● TASK REQUIREMENTS
Work out the number of lines in the records that include the word "elbow"; reply with that number alone.

● TASK DATA

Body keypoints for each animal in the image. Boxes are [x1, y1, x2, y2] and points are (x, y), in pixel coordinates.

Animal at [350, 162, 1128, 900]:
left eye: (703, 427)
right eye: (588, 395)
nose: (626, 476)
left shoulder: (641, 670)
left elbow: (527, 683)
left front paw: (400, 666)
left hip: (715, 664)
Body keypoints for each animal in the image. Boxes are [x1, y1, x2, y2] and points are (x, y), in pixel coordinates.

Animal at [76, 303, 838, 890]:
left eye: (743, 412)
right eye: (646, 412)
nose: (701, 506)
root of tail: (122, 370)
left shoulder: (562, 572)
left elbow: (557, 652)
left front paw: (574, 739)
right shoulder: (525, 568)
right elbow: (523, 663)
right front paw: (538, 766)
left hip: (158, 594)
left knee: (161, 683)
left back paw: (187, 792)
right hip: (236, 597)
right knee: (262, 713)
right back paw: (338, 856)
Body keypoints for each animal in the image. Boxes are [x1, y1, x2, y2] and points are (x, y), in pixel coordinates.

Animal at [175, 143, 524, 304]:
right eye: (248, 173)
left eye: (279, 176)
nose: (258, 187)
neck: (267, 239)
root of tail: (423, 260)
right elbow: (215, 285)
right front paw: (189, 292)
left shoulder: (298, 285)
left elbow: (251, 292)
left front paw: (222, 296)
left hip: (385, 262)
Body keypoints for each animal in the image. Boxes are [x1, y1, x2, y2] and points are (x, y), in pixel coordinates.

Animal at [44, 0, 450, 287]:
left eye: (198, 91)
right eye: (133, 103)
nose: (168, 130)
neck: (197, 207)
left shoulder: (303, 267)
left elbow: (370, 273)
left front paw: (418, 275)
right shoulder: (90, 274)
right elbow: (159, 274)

● SOLUTION FOR THIS EXERCISE
7